INSTRUCTION:
For the records below, reproduce exactly the line that contains "focal_35mm: 75" and all subsequent lines, with nothing left out and nothing added.

SOURCE DATA:
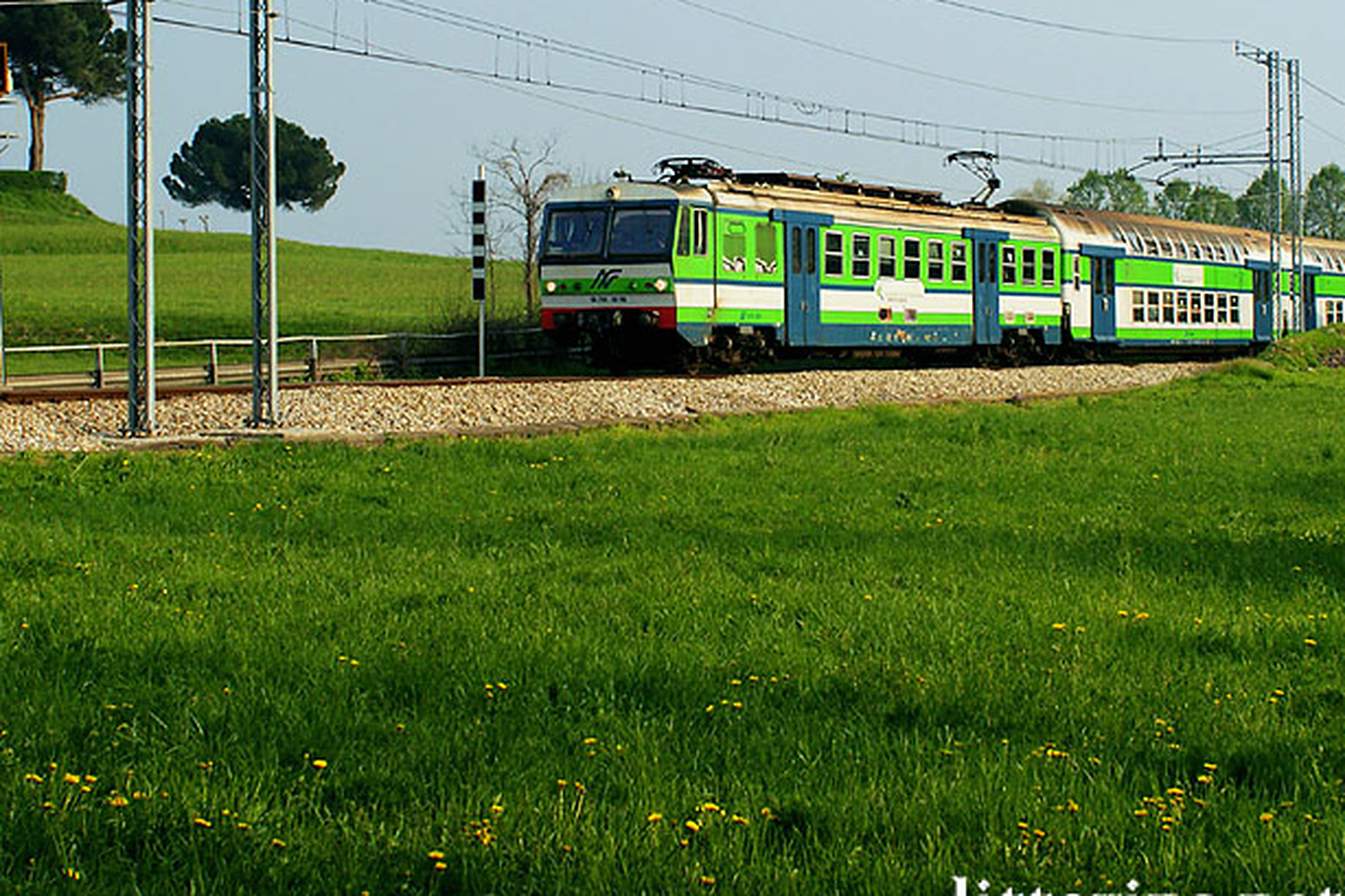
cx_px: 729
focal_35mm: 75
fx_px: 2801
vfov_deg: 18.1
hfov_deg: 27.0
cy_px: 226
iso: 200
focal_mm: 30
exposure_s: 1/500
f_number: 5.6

ANSWER BELOW:
focal_35mm: 75
fx_px: 2801
vfov_deg: 18.1
hfov_deg: 27.0
cy_px: 226
iso: 200
focal_mm: 30
exposure_s: 1/500
f_number: 5.6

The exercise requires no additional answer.